“Houte Si Plou” les bains de pieds !

Publié le 18 mars 2009 par Scampion

L’expression « Houte Si Plou » est bien connue des Liégeois et même à Bruxelles et en Wallonie.

Elle sert de réponse évasive et moqueuse aux questions indiscrètes.

“Wice alez-ve?- a Hout’si ploû”……”

Moi même, petit, en demandant à mon père où il allait, il répondait : A “Houte Si Plou, les bains de pieds”

Pour beaucoup de personnes, il s’agit d’un endroit « reculé », au sens propre et au sens figuré, peuplé d’habitants incultes et illettrés.

 Le hameau de “Hout-s’i-ploût” était autrefois appelé “pîrâpré”.

Il a changé de nom avec le moulin qui y était situé. Notons les variantes du terme qui ont traversé les âges: “Choutsiplou” (1600), “a xhoutte si ploux” (1618), “Choutsiploux” (1706), “a houtsiploux” (1778).

Le moulin fut construit en 1559 au lieu-dit “pîrâpré”, sur le “ri d’pîrâpré”. “Le nom actuel apparaît pour la première fois en 1600, concurrence l’ancienne dénomination pendant un demi-siècle et finit par l’évincer; nous ne le relevons pas après 1655″(…).

Ces lieux-dits ont en commun d’avoir eu jadis un moulin. Ce moulin était alimenté par un ruisseau si petit qu’il n’était efficace qu’en temps de pluie. Il fallait donc écouter si la pluie arrivait pour pouvoir moudre son grain.

Une tradition locale explique comme suit l’appellation “houtsiploû”. Comme le ri du moulin n’avait qu’un débit intermittent et qu’en été il était souvent à sec, le meunier inquiet éveillait parfois son fils au milieu de la nuit: “Hoûte s’i ploût”! lui disait-il. C’est la traduction de “Ecoute s’il pleut”…

La fantaisie populaire y a substitué plaisamment “houte s’i ploût”, c’est-à-dire “à l’abri quand il pleut”, avec brièveté de la première syllabe.

“Houte Si Plout” est situé à la limite de Neupré et d’Esneux (en Province de Liège).

Il y a plusieurs autres Houte-si-Plout en Wallonie, orthographiés Houte-si-Plout, Hout-si-Plout, Xhoute-si-Plout ou encore Xhoute-si-Plou.
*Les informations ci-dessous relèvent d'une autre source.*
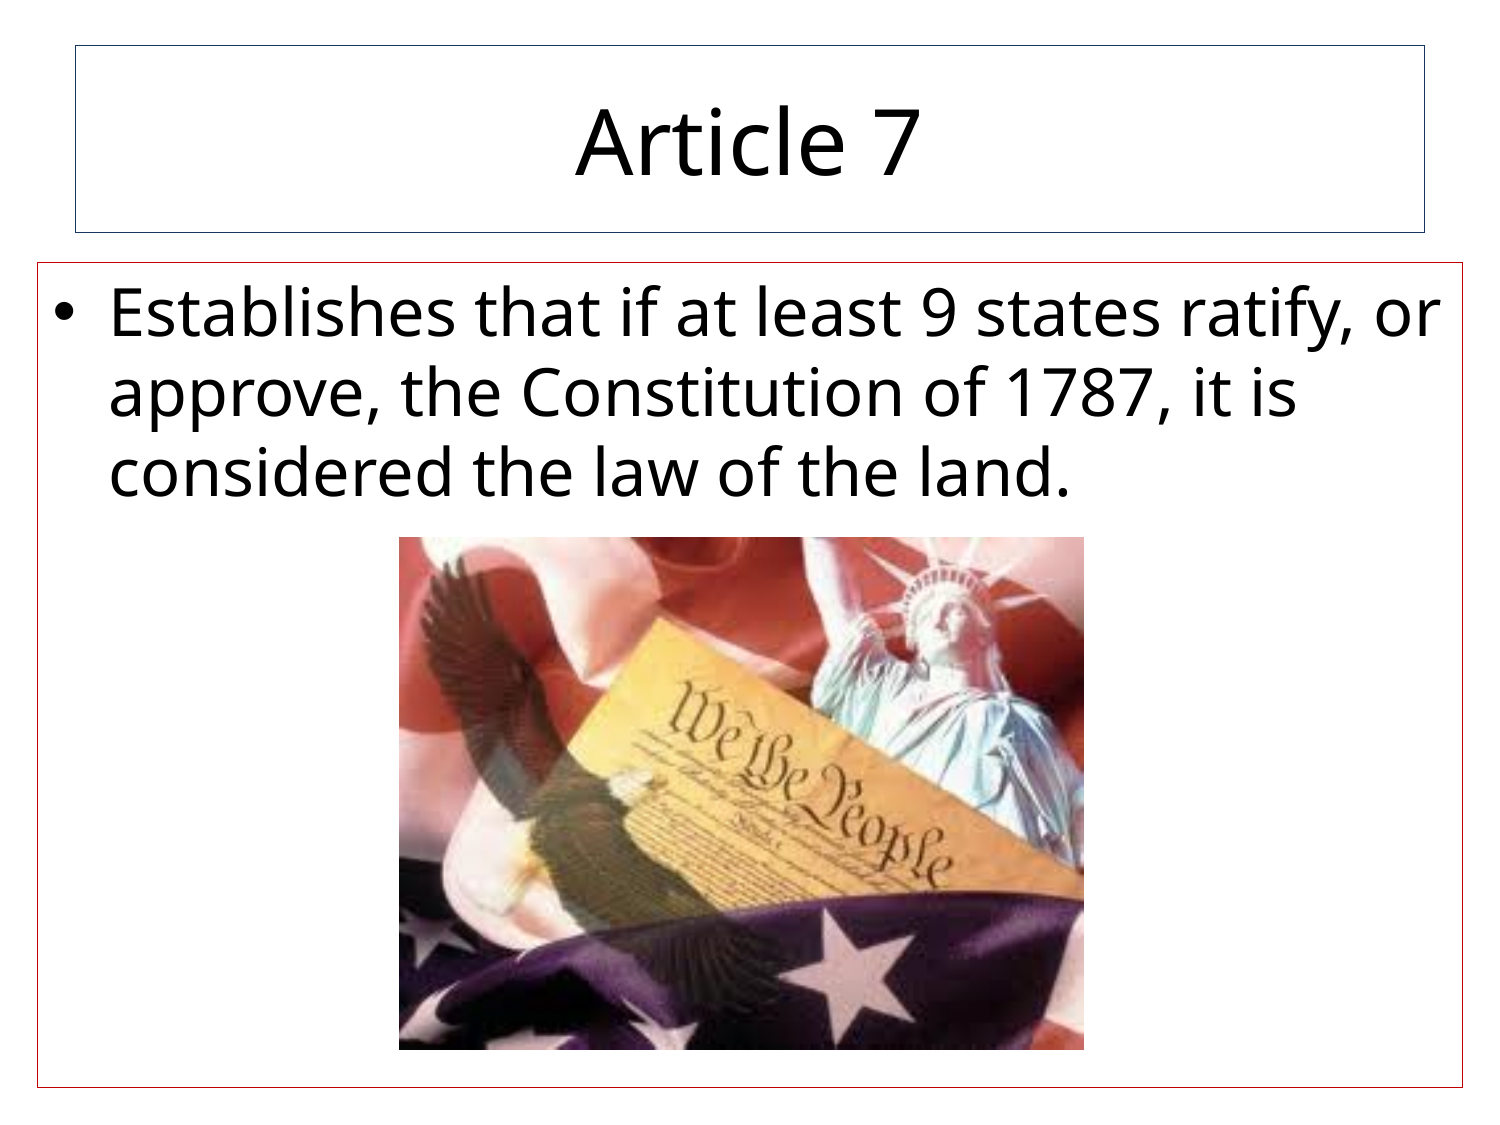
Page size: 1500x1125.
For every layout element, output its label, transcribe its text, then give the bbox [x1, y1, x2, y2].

En Belgique francophone, le nom de Houte-si-Plout, parfois épelé Houte-si-Ploute (ce qui pour ce dernier est une prononciation différente du vrai toponyme, probablement par effet de ryme), tout comme Gingelom, renvoie à un lieu inconnu, voire imaginaire, même si plusieurs lieux portent effectivement ce nom. Gingelom existe également.

Le lieu a donné prétexte à la création en 1965 de l’Université de Houte-Si-Plou. L’Université de Houte-Si-Plou a servi par dérision de précurseur à l’Université catholique de Louvain

L’équivalent en Belgique néerlandophone est Bachten de Kupe. Ce nom fait référence à une région situé en Flandre occidentale, entre La Panne, Nieuwport et Dixmude, Furnes et Alveringem. Bachten de Kupe est utilisé en néerlandais comme synonyme de “la fin du monde” ou “je ne sais où” ou encore pour indiquer un lieu non affecté par la modernité.

La popularité de ce lieu-dit est très ancienne. Il fut notamment créé un opéra dénommé Li fièsse di Hoût si Ploût, écrit en 1757 par Jean-Noël Hamal et Pierre-Grégoire de Vivario, joué le 8 décembre 1757 pour la première fois dans les salons de l’Hôtel de Ville de Liège.

En Wallon standardisé, le hameau s’orthographie Xhoutsiplou et Hoûte-s’i-ploût en bon wallon liégeois.

En France :
« Escota si plau » (écoute s’il pleut) est une vieille expression béarnaise ironique qui vient du temps où les moulins à eau jouaient un rôle important dans nos villages. On l’utilisait pour se moquer des meuniers qui, souvent, attendaient désespérément la pluie pour pouvoir se mettre au travail.

L’expression se retrouve également en Ardèche sous l’appelation Escoute s’il plot  ; il y a même un ru de l’ Écoute s’il pleut tout près de Paris

Les équivalents sont :Trifouillis-les-Oies et Pétaouchnok.

« Dans mon pays, les moulins à eau s’appellent des écoute-s’il-pleut », dit un Chouan dans « Le Chevalier Destouches », de Jules Barbey d’Aurevilly (1864).